In her free time, Divin enjoys hiking around Columbia, reading, binge watching TV, baking and spending time with her friends and family.
Divin says that receiving the scholarship means a great deal to her and affirms the fact that she belongs at the CVM. “The summer coming into vet school is very intimidating,” said Divin. “I was constantly thinking about how hard it was going to be and how everyone was going to be much smarter than me. When I read the email naming me a recipient of the scholarship, I was so surprised, excited and thankful. It is such a large sum of money and only given to two students, which really made me feel validated and much more confident coming into my first year as a veterinary student.”
Corynn Lewis is a native of Lambertville, New Jersey. She has not settled on which path she wants to take in veterinary medicine but is interested in a mixed animal practice with sheep and goats, gross pathology and public health. Lewis wants to experience a multitude of disciplines before deciding how she will apply her DVM degree and is currently working as a student technician for the Clinical Pathology Service at the VHC.
It was the ability to pursue many different areas of medicine that attracted Lewis to the MU CVM, as well as the opportunity to establish residency, spend more time in clinics, and the non-tracking curriculum. “I wanted to get experience in as many areas of veterinary medicine as possible,” said Lewis. “That way I can narrow down my choices of what area I would like to go into, but also so that I would have real experiences outside of whatever specialty I might pick.”

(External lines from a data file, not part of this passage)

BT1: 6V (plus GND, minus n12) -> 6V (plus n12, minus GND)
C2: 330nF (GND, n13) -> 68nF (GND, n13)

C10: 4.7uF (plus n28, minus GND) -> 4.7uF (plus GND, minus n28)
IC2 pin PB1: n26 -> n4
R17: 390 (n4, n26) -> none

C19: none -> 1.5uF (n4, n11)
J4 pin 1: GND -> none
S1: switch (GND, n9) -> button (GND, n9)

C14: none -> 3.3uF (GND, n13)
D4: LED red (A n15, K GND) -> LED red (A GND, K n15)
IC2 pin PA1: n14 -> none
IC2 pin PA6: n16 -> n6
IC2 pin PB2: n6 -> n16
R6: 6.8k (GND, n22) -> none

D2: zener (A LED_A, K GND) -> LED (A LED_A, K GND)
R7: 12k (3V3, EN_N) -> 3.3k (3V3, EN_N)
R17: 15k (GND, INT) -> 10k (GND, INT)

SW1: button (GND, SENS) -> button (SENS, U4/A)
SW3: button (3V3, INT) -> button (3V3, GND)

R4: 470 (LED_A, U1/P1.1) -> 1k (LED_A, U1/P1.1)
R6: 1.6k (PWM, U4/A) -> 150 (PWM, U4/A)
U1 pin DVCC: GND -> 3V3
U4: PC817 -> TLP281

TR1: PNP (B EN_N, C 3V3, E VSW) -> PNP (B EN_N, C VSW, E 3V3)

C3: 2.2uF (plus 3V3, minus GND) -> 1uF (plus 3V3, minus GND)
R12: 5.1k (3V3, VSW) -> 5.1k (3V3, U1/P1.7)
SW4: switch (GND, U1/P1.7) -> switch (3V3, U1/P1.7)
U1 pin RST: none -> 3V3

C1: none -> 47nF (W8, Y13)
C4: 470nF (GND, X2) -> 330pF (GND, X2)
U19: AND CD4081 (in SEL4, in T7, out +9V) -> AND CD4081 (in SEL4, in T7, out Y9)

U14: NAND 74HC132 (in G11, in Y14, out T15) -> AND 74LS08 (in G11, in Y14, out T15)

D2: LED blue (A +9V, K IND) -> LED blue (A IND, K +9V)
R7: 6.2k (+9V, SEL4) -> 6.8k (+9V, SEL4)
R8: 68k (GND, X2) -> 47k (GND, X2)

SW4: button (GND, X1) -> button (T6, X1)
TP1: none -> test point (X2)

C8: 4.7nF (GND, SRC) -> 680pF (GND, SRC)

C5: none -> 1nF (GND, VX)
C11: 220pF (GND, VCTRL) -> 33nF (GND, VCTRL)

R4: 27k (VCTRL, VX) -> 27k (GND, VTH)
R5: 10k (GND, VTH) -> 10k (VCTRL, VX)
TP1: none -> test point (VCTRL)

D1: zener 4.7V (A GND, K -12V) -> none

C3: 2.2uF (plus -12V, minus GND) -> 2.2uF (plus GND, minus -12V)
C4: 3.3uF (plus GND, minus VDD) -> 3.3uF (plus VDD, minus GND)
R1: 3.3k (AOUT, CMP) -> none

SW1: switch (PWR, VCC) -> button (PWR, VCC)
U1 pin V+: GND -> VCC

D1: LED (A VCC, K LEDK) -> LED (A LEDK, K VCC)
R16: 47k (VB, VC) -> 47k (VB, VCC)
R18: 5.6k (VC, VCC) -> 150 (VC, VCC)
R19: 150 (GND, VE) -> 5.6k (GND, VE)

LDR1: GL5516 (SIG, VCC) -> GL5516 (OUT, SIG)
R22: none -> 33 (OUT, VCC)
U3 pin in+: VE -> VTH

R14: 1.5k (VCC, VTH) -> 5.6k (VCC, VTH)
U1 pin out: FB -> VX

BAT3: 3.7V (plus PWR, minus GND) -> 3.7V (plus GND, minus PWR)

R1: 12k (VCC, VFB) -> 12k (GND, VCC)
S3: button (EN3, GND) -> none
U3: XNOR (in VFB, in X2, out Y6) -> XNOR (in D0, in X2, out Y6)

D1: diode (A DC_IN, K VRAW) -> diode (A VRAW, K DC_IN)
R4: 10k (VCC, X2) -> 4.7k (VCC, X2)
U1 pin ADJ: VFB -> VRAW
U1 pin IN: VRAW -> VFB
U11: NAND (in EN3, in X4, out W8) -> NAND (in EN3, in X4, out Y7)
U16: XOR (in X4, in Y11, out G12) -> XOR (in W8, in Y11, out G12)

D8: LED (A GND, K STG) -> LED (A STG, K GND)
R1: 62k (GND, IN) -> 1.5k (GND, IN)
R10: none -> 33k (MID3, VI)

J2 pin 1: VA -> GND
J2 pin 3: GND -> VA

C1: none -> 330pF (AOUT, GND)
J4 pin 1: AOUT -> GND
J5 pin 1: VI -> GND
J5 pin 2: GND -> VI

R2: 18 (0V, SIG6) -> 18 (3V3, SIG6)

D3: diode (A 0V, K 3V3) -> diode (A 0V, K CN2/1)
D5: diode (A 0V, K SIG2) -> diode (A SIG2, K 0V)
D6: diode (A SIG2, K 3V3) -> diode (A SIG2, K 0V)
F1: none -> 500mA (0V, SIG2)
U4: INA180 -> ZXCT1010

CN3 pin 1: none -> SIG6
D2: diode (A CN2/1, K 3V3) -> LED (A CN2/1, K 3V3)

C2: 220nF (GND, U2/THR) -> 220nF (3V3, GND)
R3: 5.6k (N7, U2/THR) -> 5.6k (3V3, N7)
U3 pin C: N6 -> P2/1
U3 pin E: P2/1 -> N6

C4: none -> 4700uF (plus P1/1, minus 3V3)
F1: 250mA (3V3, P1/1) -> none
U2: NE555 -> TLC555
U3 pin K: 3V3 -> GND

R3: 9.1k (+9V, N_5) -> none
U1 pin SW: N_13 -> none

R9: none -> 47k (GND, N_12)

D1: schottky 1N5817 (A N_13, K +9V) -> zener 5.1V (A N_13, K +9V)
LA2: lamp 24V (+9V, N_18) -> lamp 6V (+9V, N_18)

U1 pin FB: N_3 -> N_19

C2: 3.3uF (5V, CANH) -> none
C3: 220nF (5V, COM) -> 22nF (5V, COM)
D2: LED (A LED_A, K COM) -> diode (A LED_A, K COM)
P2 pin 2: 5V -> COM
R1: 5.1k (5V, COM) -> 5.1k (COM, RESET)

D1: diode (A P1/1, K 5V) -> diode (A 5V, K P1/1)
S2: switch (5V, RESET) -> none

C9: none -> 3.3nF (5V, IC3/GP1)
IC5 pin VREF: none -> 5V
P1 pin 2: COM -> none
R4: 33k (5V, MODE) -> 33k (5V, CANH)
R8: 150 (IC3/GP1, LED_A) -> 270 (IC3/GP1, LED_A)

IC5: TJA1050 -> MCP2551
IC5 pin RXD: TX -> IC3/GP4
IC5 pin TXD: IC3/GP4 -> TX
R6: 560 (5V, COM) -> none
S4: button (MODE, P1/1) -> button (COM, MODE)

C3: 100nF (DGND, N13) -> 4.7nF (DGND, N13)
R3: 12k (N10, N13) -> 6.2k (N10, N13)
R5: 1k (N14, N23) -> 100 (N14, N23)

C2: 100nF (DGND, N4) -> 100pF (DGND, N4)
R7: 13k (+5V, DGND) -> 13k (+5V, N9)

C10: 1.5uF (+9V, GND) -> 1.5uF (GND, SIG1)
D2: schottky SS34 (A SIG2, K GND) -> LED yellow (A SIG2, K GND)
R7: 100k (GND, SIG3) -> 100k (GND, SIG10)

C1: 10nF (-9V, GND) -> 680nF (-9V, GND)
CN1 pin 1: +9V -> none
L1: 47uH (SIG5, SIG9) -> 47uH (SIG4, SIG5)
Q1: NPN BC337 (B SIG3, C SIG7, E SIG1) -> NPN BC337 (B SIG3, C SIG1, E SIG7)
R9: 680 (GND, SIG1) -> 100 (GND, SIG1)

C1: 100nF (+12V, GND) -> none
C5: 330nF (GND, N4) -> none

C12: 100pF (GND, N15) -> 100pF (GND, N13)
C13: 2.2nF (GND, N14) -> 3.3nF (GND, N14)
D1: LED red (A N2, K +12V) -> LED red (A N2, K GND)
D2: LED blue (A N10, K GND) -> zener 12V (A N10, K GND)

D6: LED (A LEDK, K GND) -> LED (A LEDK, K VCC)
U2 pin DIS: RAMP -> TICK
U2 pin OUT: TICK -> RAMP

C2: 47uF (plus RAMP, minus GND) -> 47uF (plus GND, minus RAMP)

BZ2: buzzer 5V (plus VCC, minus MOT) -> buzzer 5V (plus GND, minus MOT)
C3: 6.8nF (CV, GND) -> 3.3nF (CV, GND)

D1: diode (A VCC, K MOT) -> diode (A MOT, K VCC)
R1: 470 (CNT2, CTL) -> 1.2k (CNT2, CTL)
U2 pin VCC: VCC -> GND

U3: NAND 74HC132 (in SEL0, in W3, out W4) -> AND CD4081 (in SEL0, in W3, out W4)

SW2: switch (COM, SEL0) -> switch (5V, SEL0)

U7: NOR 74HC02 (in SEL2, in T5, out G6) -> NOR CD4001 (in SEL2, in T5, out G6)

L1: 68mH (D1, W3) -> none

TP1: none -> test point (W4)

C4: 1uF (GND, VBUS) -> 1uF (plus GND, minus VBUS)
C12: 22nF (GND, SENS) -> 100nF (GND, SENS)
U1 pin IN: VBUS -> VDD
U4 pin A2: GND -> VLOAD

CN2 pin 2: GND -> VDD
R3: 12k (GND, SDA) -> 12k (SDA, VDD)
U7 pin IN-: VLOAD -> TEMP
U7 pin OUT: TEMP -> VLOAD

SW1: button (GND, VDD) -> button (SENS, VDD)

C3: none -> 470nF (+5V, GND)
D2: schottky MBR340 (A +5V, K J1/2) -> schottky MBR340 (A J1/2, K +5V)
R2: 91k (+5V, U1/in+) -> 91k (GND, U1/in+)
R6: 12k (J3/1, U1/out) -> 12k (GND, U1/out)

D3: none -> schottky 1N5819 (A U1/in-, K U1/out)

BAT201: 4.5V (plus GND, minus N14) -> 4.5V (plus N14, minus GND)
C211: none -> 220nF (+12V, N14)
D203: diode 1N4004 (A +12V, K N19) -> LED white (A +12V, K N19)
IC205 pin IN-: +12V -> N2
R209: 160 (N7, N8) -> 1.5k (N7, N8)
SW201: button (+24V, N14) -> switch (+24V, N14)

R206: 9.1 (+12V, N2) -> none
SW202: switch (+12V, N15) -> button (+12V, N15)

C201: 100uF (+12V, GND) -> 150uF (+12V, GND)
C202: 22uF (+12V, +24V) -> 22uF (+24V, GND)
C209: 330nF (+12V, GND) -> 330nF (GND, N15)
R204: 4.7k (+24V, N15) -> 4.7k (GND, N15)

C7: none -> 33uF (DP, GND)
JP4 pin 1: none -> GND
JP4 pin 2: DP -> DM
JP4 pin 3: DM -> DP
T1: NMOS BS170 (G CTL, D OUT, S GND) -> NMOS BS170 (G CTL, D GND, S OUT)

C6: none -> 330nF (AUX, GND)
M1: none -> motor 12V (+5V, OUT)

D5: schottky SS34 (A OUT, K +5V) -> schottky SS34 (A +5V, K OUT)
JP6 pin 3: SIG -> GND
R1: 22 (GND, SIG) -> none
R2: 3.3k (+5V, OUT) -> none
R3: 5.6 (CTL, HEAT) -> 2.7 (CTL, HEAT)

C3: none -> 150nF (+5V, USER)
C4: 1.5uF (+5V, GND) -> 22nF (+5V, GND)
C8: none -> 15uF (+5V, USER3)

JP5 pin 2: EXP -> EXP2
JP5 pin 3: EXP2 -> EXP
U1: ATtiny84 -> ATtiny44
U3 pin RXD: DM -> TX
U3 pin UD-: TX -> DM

Growing up, Lewis raised goats in 4-H and was exposed to animal science. Her love for the profession grew from there. She had an interest in biology and was always curious about how things worked, and why certain animal husbandry practices were so important. These factors helped Lewis decide that animal science was something that she wanted to pursue. “I continued to shadow and work with veterinarians and knew that I wanted to work in the profession,” she said. “While I enjoyed being an assistant, I felt like I wanted to understand physiology and medicine on a deeper level, so veterinary school felt like the obvious next step. While it’s stressful and challenging, it is such a privilege to have the opportunity to learn. I know that it is something I have always wanted to do and I’m exactly where I need to be.”
Lewis’ job as a student technician consists of her responding to emergency calls for bloodwork at night and on weekends. She says she is grateful for the job, not only because understanding clinical pathology lab techniques will make her a better veterinarian, but because everyone in the service is supportive and positive. “I’m truly lucky to be a part of the team,” said Lewis.
Outside of school and work, Lewis enjoys hanging out with her cats, Timothy and Biddie, who are the most clingy and affectionate animals she has ever owned. She also engages in fiber arts, such as spinning yarn and needle felting, which are interests she picked up while in 4-H. “It provides a necessary break from school to connect with other fiber artists and apply my brain to other things like color theory and textile science,” she said.
Lewis says that the GDB scholarship means a lot to her and illustrates the importance of the CVM community. “While I have always wanted to become a veterinarian, I have also felt that the financial burden of a veterinary education may hold me back,” said Lewis. “During many parts of my college career I truly questioned how I would afford it or if I was going to make it. Being granted this scholarship helped to lift some of that burden and I am so grateful. It reminds me that veterinary medicine is a team sport, and I hope that I can volunteer in the years to come and give back to this organization for other students and the veterinary program.”